What the framework does NOT do
- Prescribe specific emissions reductions. The framework provides consistency-anchored measurement and projection under one diagnostic apparatus. It does not turn into a policy recommendation.
- Replace climate models. CMIP6 ensembles are the shadows the framework reads. The framework adds a unified diagnostic on top of model output; it does not produce the model trajectories.
- Make policy recommendations. The arc's findings inform policy debate; they do not resolve it. The σ_cross paradox is a risk-assessment finding, not a policy directive.
- Resolve scientific debates. Where the framework's cross-shadow consensus disagrees with single-instance findings (e.g. RAPID AMOC weakening 2008–2012 not surviving framework BIC test), the framework reports its reading honestly — it does not arbitrate.
What the framework DOES do
The framework's principal contribution to climate is itself a Law-V finding: a unified cross-observable diagnostic in domain-internal units, paired with the explicit identification of where the diagnostic does and does not apply.
- Where Theorem 3 binds (annual cadence, narrow log-range), the framework declines to make a Layer-A claim and falls back to Layer-B direction-and-rate-sign consensus that retains real informational content.
- Where Theorem 8 forced-rate degeneracy fires (constant rate ⇒ log|ρ| does not scale with log|Φ|), the framework returns β ≈ 0 and reports forced-rate scope through \(\mathscr{A}\).
- Where Theorem 10 anti-shadow detection fires (\(\mathfrak{A} \gg \tau_{T3}\)), the framework reports physical-shadow-mismatch — instances #25 (ozone), #28 (ENSO Niño regions), #30 (tropical cyclone wind vs pressure). The candidate set shadows different cascades; that is honest physics, not poor methodology.
Synthesis-level scope-reporter
By Theorem 12 of foundations.md, every framework finding admits a scope-reporter \(\mathscr{A}\) = (tested, excluded, \(\tau_{T3}\), gauge \(G\)). The synthesis-level \(\mathscr{A}\) for the climate arc:
- Energy-budget scenario-fan: only ~24% complete (6/25 model-SSP pairs) due to the heavy ocean-heat-content integration. Partial results show closure ratios of 0.397 to 0.549 — broadly consistent with instance #18's observational 78%.
- SSP1-1.9 and SSP3-7.0 missing for AMOC msftmz and Amazon NPP in the cached Pangeo catalogue — honest catalogue gap, not experimental choice.
- Theorem 3 binds forward: extending the projection horizon does not enlarge log(\(\Phi_{\max}/\Phi_{\min}\)) for sea-ice and AMOC unless Φ approaches zero. β extraction precision is intrinsically poor at narrow log-range, and SSP fans do not fix this.
- Sea-ice and AMOC have NO scenarios that clear "no PELT regime change pre-2050" — the SSP forcing transition itself constitutes a PELT-detected regime change. The criterion was too strict for forced-physics shadows.

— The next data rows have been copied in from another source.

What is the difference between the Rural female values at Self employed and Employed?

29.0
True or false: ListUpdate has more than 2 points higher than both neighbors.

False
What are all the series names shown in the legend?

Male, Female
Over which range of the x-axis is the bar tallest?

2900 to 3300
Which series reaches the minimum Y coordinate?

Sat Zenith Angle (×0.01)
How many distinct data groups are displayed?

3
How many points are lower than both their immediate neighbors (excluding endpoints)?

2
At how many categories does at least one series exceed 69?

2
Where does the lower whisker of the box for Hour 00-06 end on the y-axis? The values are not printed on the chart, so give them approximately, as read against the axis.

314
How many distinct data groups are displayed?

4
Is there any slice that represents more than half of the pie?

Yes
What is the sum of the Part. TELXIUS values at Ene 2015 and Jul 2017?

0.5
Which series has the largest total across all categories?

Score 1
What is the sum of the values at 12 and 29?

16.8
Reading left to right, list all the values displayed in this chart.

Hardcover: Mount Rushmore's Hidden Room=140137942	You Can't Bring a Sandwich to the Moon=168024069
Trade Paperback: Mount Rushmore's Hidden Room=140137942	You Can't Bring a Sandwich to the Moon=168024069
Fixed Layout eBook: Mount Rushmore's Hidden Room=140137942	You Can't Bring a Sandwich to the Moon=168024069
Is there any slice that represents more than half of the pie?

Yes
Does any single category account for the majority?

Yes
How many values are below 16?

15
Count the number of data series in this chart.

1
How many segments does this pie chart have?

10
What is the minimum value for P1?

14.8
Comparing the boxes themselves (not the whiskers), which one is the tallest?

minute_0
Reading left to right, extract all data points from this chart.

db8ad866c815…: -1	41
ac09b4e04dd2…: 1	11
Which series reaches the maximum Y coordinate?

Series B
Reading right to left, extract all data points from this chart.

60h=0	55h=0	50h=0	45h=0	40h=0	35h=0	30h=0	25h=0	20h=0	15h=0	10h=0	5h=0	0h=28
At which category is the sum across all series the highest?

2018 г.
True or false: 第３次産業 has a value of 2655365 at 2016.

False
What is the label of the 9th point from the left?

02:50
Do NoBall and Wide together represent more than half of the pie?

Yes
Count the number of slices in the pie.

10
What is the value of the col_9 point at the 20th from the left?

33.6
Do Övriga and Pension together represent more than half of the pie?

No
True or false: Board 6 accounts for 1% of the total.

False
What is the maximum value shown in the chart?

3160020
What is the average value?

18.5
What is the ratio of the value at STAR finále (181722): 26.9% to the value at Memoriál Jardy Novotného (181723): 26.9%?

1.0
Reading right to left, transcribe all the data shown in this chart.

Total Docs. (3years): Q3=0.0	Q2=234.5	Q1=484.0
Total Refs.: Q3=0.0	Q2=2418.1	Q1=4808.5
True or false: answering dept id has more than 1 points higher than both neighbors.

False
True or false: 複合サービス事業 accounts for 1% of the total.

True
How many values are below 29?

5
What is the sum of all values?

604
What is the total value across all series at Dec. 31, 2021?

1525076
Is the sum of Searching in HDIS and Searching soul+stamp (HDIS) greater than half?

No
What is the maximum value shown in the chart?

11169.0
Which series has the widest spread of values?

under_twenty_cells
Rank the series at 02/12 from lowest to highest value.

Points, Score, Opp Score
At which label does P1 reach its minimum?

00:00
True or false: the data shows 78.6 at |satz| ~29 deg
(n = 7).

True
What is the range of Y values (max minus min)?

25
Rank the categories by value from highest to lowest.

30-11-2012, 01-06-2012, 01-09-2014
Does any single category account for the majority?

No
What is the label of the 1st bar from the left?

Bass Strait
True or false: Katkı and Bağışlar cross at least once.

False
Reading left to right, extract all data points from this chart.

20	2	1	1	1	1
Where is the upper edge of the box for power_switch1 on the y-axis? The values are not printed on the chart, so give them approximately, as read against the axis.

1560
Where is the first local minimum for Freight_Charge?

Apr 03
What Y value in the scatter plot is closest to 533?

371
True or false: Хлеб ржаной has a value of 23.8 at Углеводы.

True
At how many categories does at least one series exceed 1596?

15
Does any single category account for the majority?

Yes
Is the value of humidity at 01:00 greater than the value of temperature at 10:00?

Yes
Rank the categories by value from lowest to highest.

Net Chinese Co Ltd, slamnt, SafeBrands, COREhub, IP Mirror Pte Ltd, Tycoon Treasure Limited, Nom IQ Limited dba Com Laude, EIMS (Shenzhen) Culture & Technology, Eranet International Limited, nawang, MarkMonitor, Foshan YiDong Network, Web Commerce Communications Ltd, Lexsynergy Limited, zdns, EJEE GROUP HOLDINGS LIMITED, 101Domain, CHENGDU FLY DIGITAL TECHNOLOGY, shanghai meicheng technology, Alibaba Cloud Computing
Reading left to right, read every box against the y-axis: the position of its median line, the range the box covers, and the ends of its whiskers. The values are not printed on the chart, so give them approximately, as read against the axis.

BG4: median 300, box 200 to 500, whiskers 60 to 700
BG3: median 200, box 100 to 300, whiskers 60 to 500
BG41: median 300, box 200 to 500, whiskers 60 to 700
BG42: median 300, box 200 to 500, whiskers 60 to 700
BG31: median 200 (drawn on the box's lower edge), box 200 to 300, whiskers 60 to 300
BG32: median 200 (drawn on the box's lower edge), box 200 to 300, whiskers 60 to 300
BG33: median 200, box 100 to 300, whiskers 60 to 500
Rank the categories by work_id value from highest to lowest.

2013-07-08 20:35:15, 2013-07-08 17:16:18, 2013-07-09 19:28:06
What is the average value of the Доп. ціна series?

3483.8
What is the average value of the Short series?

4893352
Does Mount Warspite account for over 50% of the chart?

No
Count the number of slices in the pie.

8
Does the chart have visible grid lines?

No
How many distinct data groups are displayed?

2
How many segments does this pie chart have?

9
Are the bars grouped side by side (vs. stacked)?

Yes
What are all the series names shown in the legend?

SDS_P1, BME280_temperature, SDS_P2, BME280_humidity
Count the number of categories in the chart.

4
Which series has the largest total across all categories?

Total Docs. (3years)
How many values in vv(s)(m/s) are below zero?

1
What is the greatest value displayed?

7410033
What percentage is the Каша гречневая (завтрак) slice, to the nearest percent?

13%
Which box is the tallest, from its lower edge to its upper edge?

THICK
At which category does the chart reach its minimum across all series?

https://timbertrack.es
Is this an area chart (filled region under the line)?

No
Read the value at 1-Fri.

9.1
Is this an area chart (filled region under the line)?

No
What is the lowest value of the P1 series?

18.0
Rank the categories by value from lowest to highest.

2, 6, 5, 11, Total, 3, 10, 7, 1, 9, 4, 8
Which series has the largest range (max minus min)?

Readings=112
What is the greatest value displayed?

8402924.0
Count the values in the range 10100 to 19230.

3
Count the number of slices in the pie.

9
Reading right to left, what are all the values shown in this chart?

- Brake-p does not apply to forced-rate cascades (constant rate ⇒ log|ρ| does not scale with log|Φ|). All statistical-fan β values are near zero by construction. The framework's predictive utility is in cross-shadow σ_cross and PELT regime-detection, not in single-scenario β.
The open critique
The framework is subject to all the standard critiques of cross-model ensemble analyses: the CMIP6 ensemble is itself a sample with its own biases; the SSPs are a discretisation of a continuous space of possible forcing trajectories; the historical record is one shadow per observable. The framework does not argue these critiques away. It provides a diagnostic that respects these limitations — by reporting σ_cross honestly, by acknowledging Theorem 3 binding, by distinguishing Layer-A from Layer-B from Layer-C calls, and by publishing its own \(\mathscr{A}\) scope-reporter for every finding.